*** Block opens ***
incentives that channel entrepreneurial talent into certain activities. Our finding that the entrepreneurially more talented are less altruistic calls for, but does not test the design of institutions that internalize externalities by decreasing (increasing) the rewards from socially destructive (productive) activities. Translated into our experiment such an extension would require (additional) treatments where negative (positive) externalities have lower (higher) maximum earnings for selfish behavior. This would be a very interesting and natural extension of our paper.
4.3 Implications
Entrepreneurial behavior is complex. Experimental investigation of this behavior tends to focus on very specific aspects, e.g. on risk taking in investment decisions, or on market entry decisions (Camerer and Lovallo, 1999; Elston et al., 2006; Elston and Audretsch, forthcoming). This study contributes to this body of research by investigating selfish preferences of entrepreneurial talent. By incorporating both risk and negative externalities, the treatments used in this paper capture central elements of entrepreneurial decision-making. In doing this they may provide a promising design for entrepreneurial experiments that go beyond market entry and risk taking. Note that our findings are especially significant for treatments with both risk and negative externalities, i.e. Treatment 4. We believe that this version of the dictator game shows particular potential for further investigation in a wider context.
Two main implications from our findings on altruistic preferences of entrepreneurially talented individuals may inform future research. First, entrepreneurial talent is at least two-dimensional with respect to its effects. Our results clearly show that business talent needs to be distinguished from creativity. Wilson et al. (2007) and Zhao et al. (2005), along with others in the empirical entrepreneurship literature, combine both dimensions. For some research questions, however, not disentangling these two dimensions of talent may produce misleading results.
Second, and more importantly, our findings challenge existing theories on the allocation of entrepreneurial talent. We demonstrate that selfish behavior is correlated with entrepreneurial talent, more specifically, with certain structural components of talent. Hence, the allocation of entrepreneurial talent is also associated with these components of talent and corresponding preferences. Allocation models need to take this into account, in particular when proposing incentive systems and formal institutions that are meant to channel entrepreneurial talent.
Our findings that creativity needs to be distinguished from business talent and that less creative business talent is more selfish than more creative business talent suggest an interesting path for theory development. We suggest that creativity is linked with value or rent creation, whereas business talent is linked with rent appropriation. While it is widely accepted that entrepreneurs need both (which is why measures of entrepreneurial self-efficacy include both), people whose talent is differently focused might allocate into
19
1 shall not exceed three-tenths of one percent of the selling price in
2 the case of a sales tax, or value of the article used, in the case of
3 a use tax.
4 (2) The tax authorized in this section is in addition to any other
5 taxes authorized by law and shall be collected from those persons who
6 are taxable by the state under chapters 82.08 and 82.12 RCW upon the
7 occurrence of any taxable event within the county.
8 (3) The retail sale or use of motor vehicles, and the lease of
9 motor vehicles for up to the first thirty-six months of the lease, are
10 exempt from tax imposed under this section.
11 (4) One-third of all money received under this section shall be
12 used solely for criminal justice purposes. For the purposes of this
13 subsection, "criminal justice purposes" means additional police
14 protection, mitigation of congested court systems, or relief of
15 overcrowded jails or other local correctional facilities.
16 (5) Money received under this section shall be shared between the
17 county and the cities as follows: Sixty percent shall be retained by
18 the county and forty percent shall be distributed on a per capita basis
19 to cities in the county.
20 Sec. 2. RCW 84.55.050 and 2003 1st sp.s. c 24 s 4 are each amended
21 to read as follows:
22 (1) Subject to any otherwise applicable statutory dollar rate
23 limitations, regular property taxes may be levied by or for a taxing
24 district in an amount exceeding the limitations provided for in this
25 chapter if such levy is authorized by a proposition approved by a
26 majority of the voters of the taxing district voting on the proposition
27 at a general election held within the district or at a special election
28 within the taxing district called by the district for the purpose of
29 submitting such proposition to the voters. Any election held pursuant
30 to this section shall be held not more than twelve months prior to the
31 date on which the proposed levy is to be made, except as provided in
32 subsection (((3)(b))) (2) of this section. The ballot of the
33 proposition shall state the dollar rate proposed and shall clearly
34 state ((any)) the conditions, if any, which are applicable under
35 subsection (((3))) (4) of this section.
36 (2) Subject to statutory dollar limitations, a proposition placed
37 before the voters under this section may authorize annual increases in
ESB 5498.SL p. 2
*** Block closes ***
- [Directions] Using the material above, extract the line that contains "19 to cities in the county." and every line after it, exactly as given; stop at the last line.

- [Solution to this task]
19 to cities in the county.
20 Sec. 2. RCW 84.55.050 and 2003 1st sp.s. c 24 s 4 are each amended
21 to read as follows:
22 (1) Subject to any otherwise applicable statutory dollar rate
23 limitations, regular property taxes may be levied by or for a taxing
24 district in an amount exceeding the limitations provided for in this
25 chapter if such levy is authorized by a proposition approved by a
26 majority of the voters of the taxing district voting on the proposition
27 at a general election held within the district or at a special election
28 within the taxing district called by the district for the purpose of
29 submitting such proposition to the voters. Any election held pursuant
30 to this section shall be held not more than twelve months prior to the
31 date on which the proposed levy is to be made, except as provided in
32 subsection (((3)(b))) (2) of this section. The ballot of the
33 proposition shall state the dollar rate proposed and shall clearly
34 state ((any)) the conditions, if any, which are applicable under
35 subsection (((3))) (4) of this section.
36 (2) Subject to statutory dollar limitations, a proposition placed
37 before the voters under this section may authorize annual increases in
ESB 5498.SL p. 2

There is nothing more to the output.